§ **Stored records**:
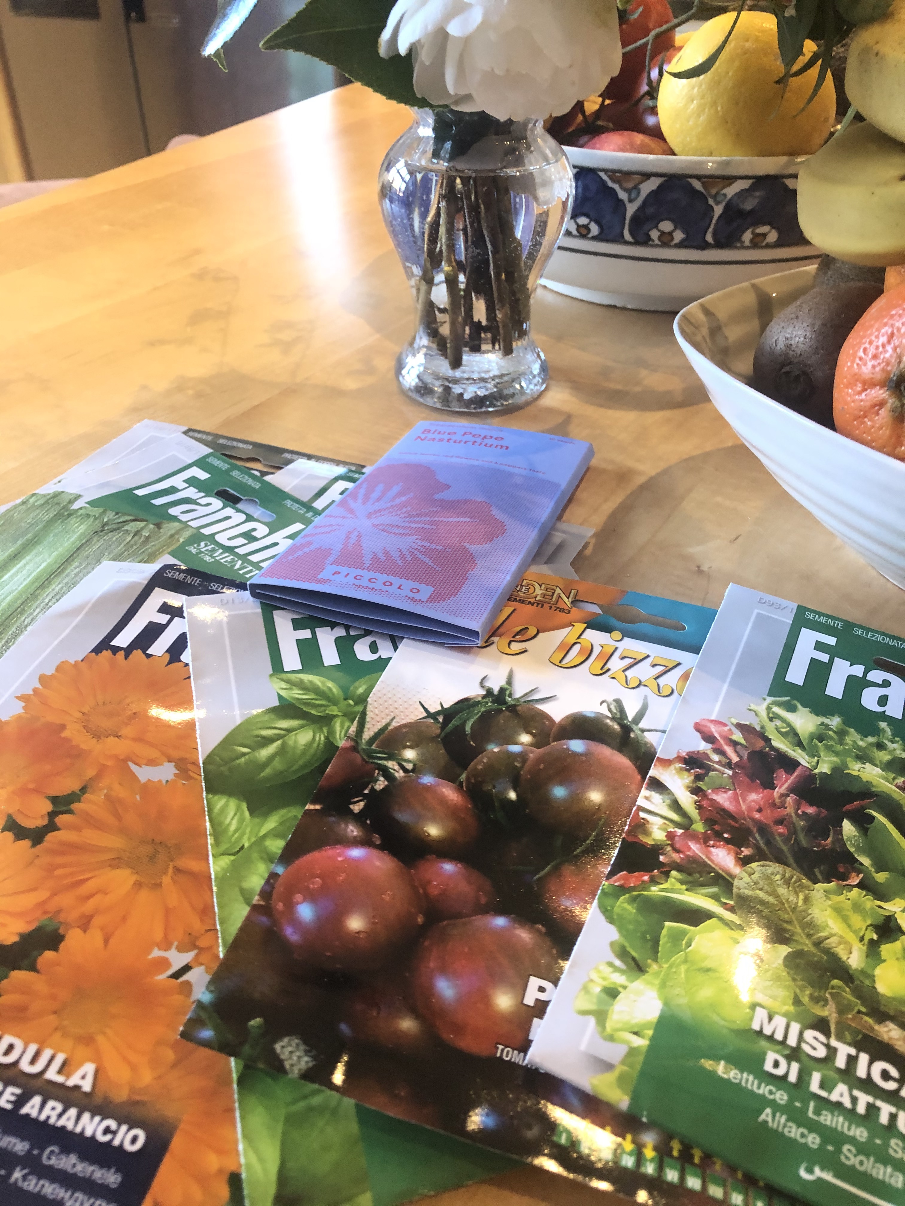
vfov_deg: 63.4
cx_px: 452
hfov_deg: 49.7
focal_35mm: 28
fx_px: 976
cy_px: 603
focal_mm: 3.99
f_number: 1.8
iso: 64
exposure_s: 1/17
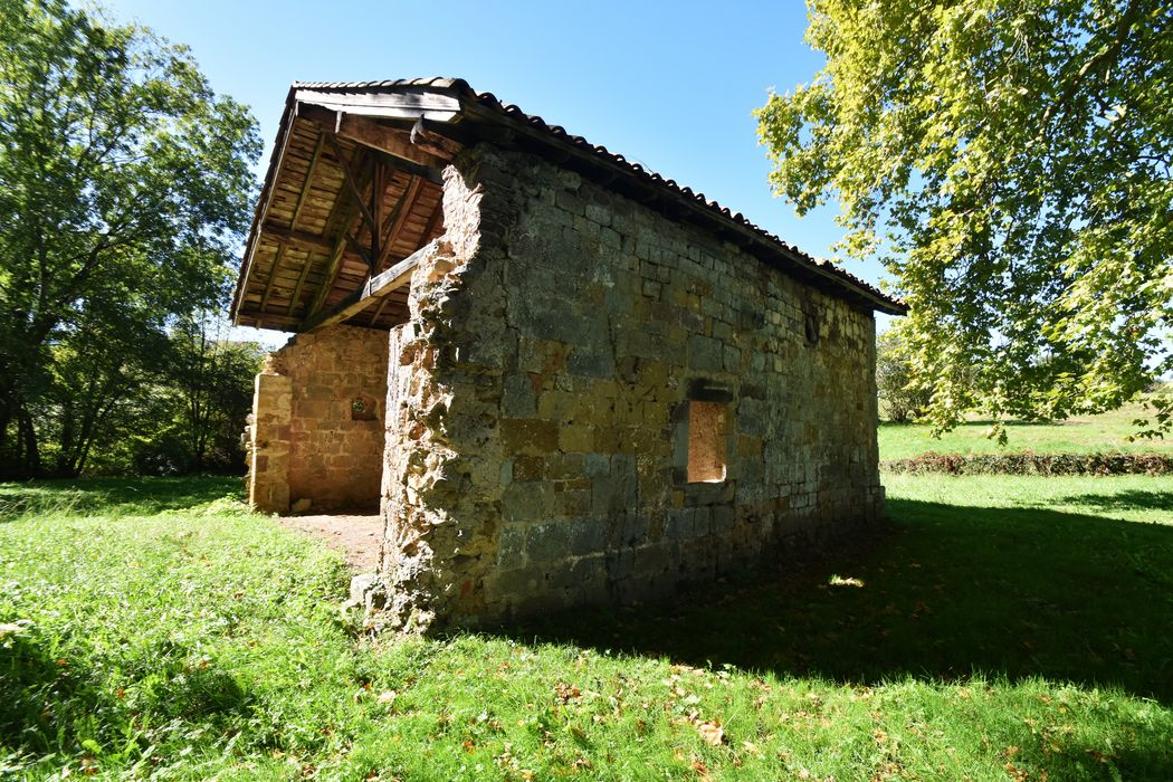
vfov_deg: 77.3
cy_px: 391
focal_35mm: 15
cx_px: 586
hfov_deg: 100.4
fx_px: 489
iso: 400
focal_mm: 10
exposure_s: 1/250
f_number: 8
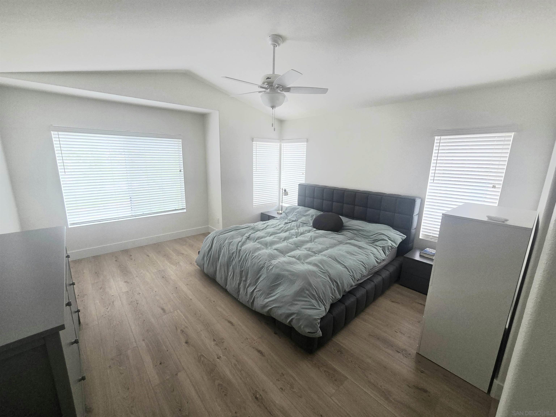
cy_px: 208
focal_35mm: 13
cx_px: 278
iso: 64
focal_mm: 2.2
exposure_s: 1/120
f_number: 2.2
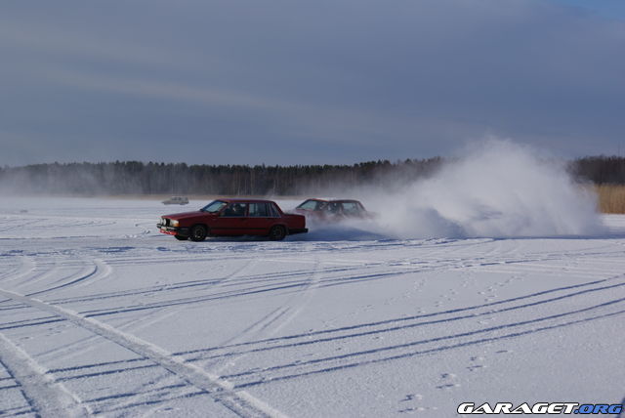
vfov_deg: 13.1
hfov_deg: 19.4
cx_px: 312
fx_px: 1825
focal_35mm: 105
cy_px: 209
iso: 100
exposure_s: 1/400
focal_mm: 70
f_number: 10
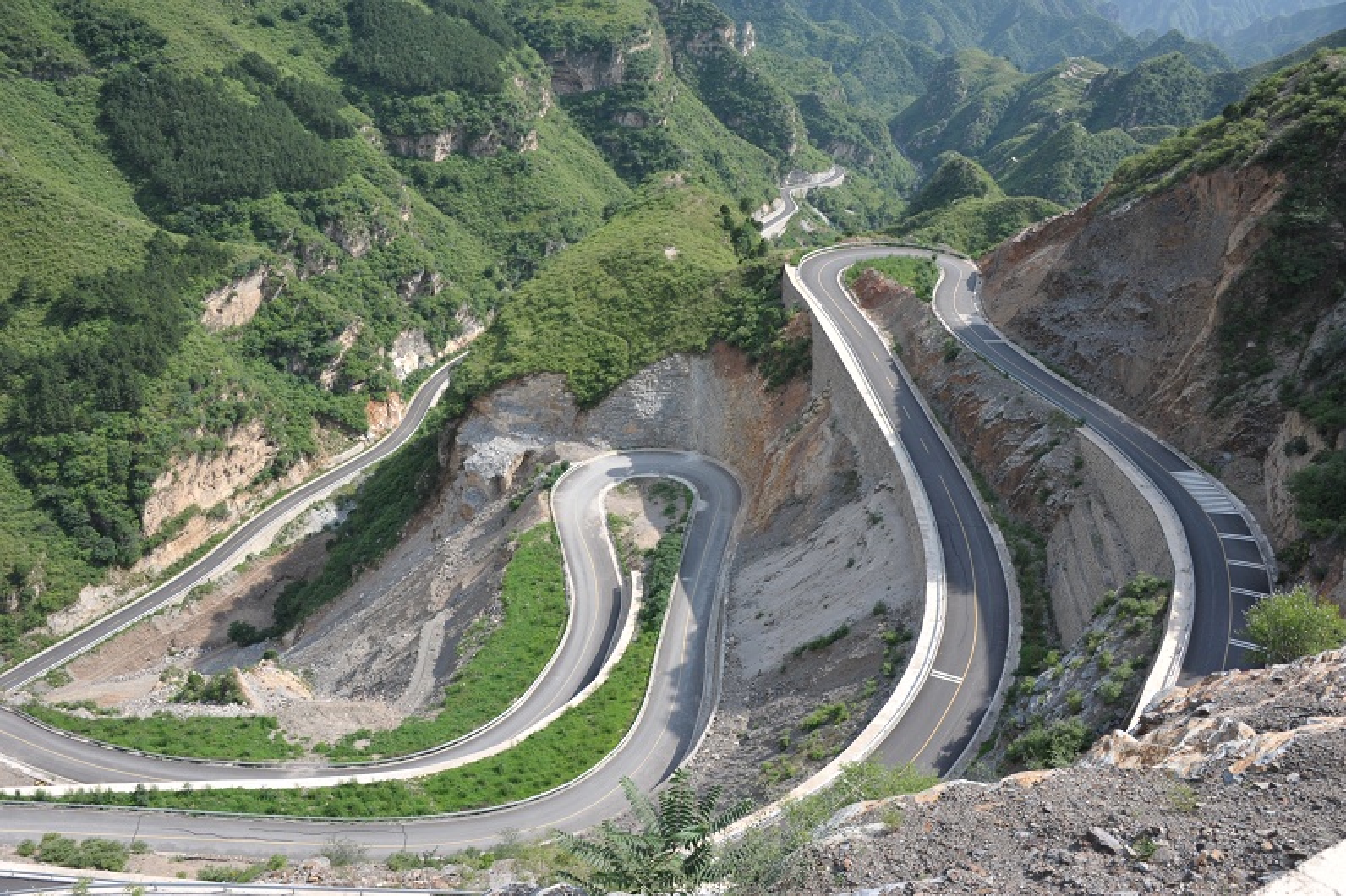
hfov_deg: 65.5
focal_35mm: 28
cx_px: 673
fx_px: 1046
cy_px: 448
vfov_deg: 46.4
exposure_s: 1/500
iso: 500
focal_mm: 28
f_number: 8
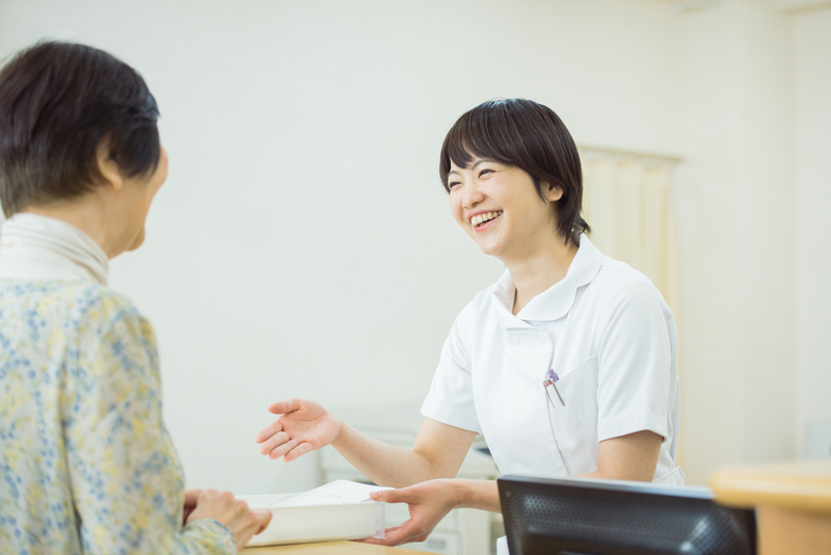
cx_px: 416
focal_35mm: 70
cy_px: 278
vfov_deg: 19.5
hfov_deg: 28.8
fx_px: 1616
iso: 400
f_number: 3.2
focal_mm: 70
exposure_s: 1/125
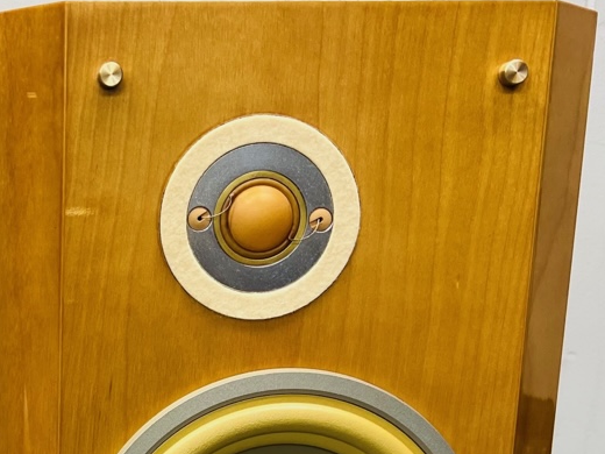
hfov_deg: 28.1
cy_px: 467
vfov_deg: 22.0
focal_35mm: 64
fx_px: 1119
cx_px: -26
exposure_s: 1/100
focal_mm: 5.7
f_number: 1.5
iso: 100
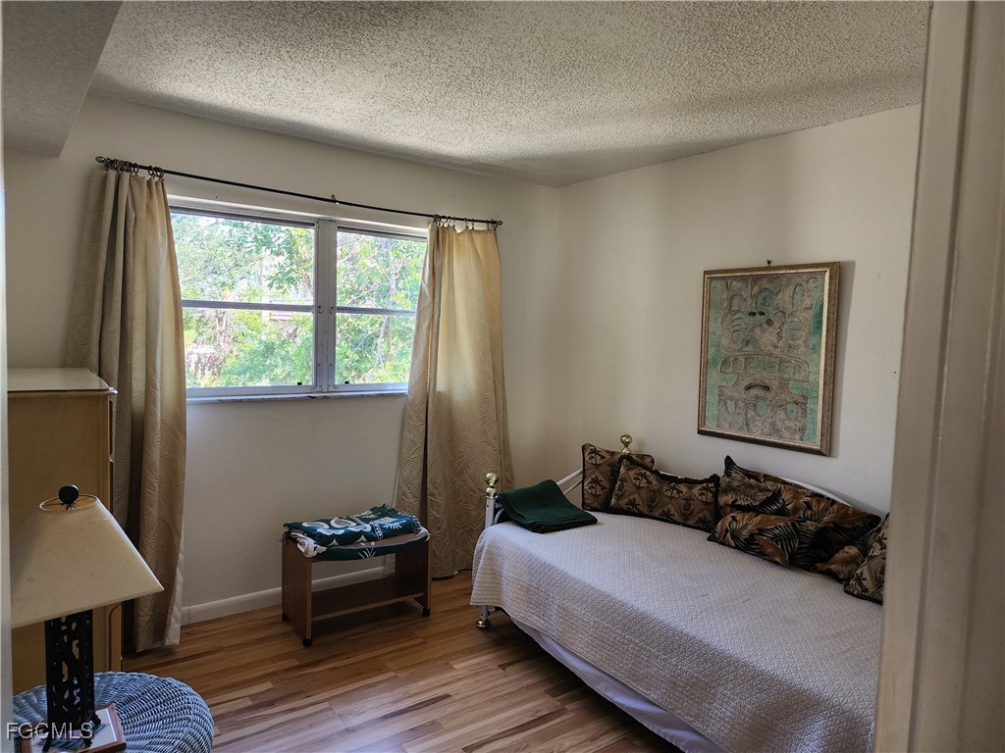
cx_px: 502
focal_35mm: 23
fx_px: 668
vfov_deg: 58.9
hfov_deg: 73.9
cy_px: 376
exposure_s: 1/120
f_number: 1.8
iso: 320
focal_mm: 6.4
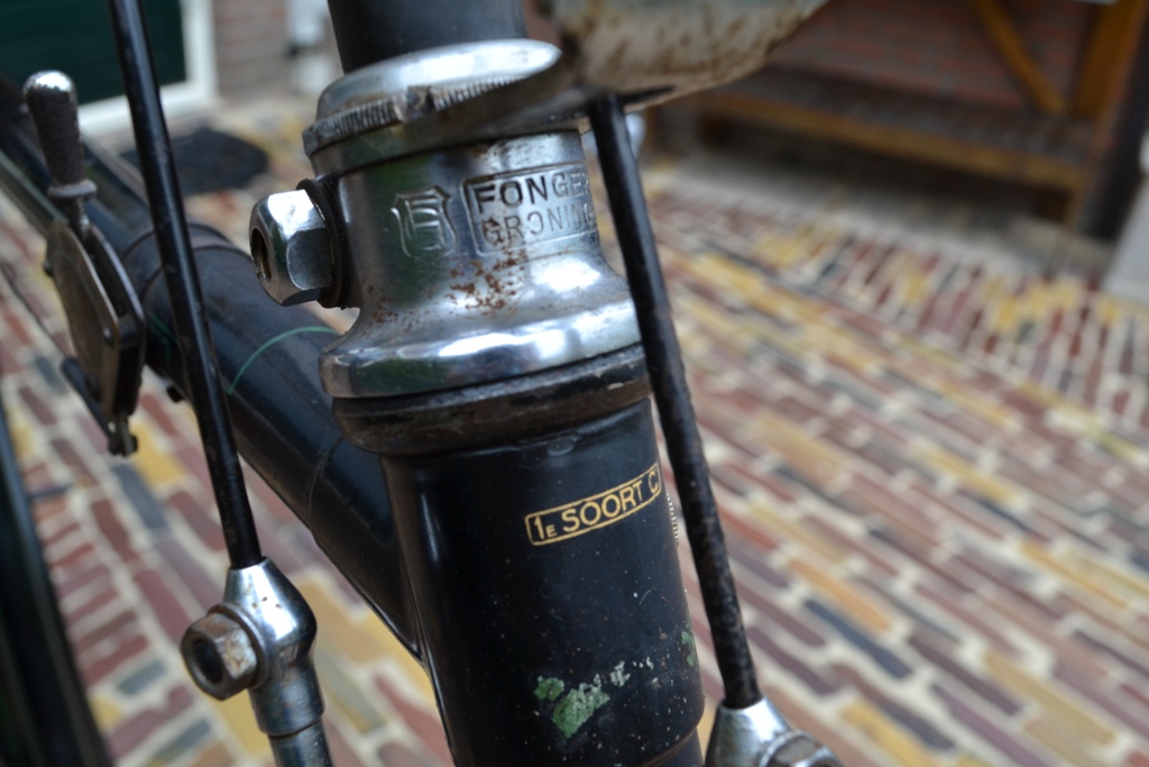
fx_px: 1149
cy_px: 384
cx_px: 574
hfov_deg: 53.1
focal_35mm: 36
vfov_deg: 36.9
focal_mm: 24
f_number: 8
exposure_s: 1/125
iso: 400
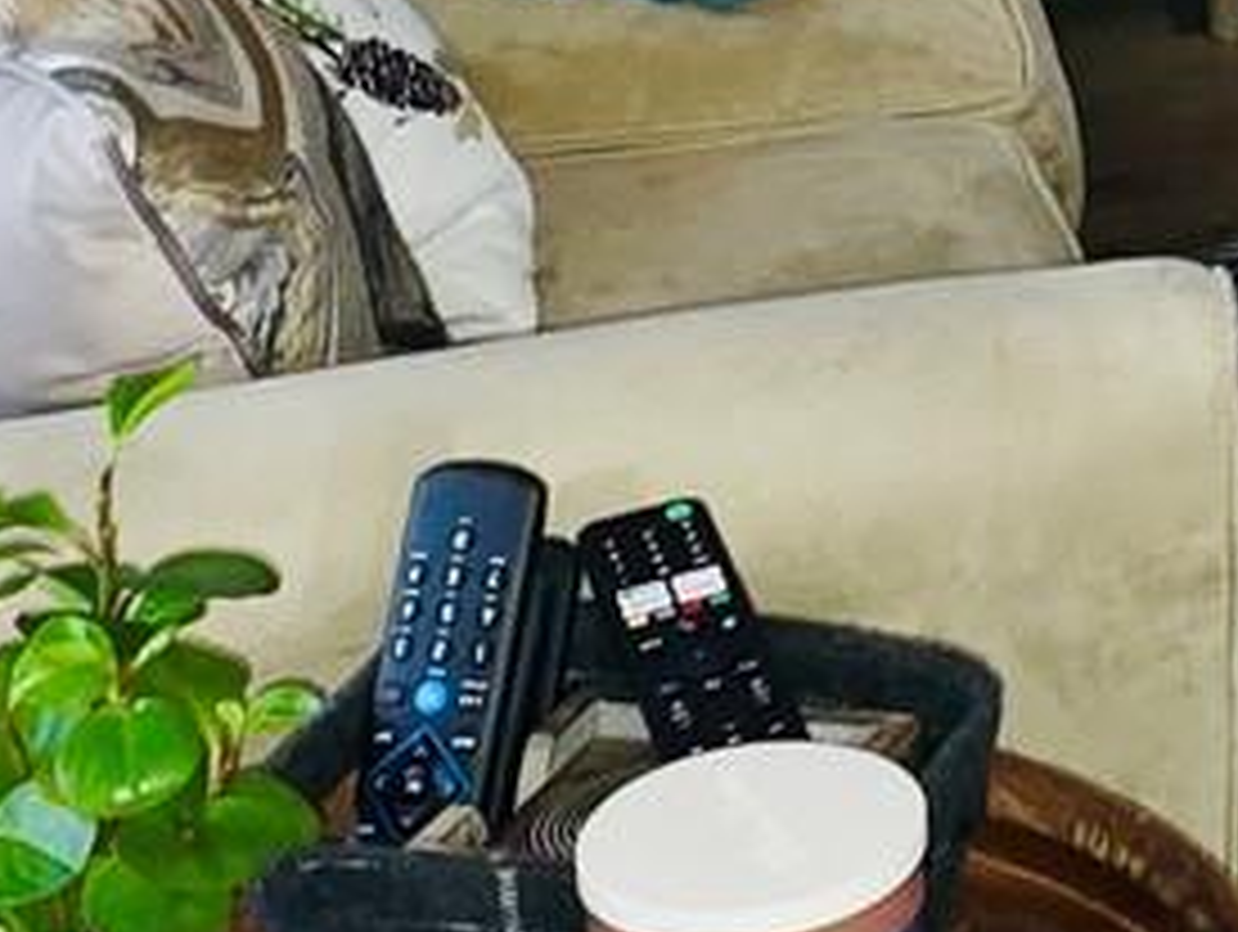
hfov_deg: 10.7
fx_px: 6124
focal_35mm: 171
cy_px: -1139
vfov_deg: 8.1
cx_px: 2354
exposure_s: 1/12
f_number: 1.7
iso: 160
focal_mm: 6.3
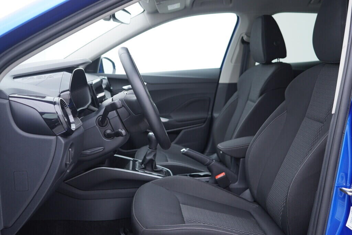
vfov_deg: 36.9
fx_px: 352
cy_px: 118
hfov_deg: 53.1
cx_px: 176
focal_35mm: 36
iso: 200
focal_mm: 24
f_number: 2.8
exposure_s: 1/40
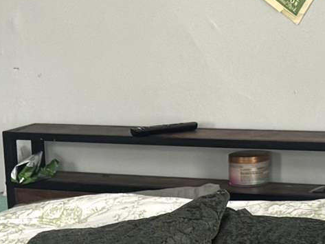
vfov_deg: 9.2
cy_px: 365
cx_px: 30
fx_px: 1464
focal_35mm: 156
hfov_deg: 12.6
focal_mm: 6.76
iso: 160
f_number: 1.78
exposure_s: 1/120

§ **The problem**:
Leave the pictures out and reproduce all of the records exactly.

§ **The completed task**:
vfov_deg: 63.4
cx_px: 452
hfov_deg: 49.7
focal_35mm: 28
fx_px: 976
cy_px: 603
focal_mm: 3.99
f_number: 1.8
iso: 64
exposure_s: 1/17
vfov_deg: 77.3
cy_px: 391
focal_35mm: 15
cx_px: 586
hfov_deg: 100.4
fx_px: 489
iso: 400
focal_mm: 10
exposure_s: 1/250
f_number: 8
cy_px: 208
focal_35mm: 13
cx_px: 278
iso: 64
focal_mm: 2.2
exposure_s: 1/120
f_number: 2.2
vfov_deg: 13.1
hfov_deg: 19.4
cx_px: 312
fx_px: 1825
focal_35mm: 105
cy_px: 209
iso: 100
exposure_s: 1/400
focal_mm: 70
f_number: 10
hfov_deg: 65.5
focal_35mm: 28
cx_px: 673
fx_px: 1046
cy_px: 448
vfov_deg: 46.4
exposure_s: 1/500
iso: 500
focal_mm: 28
f_number: 8
cx_px: 416
focal_35mm: 70
cy_px: 278
vfov_deg: 19.5
hfov_deg: 28.8
fx_px: 1616
iso: 400
f_number: 3.2
focal_mm: 70
exposure_s: 1/125
hfov_deg: 28.1
cy_px: 467
vfov_deg: 22.0
focal_35mm: 64
fx_px: 1119
cx_px: -26
exposure_s: 1/100
focal_mm: 5.7
f_number: 1.5
iso: 100
cx_px: 502
focal_35mm: 23
fx_px: 668
vfov_deg: 58.9
hfov_deg: 73.9
cy_px: 376
exposure_s: 1/120
f_number: 1.8
iso: 320
focal_mm: 6.4
fx_px: 1149
cy_px: 384
cx_px: 574
hfov_deg: 53.1
focal_35mm: 36
vfov_deg: 36.9
focal_mm: 24
f_number: 8
exposure_s: 1/125
iso: 400
hfov_deg: 10.7
fx_px: 6124
focal_35mm: 171
cy_px: -1139
vfov_deg: 8.1
cx_px: 2354
exposure_s: 1/12
f_number: 1.7
iso: 160
focal_mm: 6.3
vfov_deg: 36.9
fx_px: 352
cy_px: 118
hfov_deg: 53.1
cx_px: 176
focal_35mm: 36
iso: 200
focal_mm: 24
f_number: 2.8
exposure_s: 1/40
vfov_deg: 9.2
cy_px: 365
cx_px: 30
fx_px: 1464
focal_35mm: 156
hfov_deg: 12.6
focal_mm: 6.76
iso: 160
f_number: 1.78
exposure_s: 1/120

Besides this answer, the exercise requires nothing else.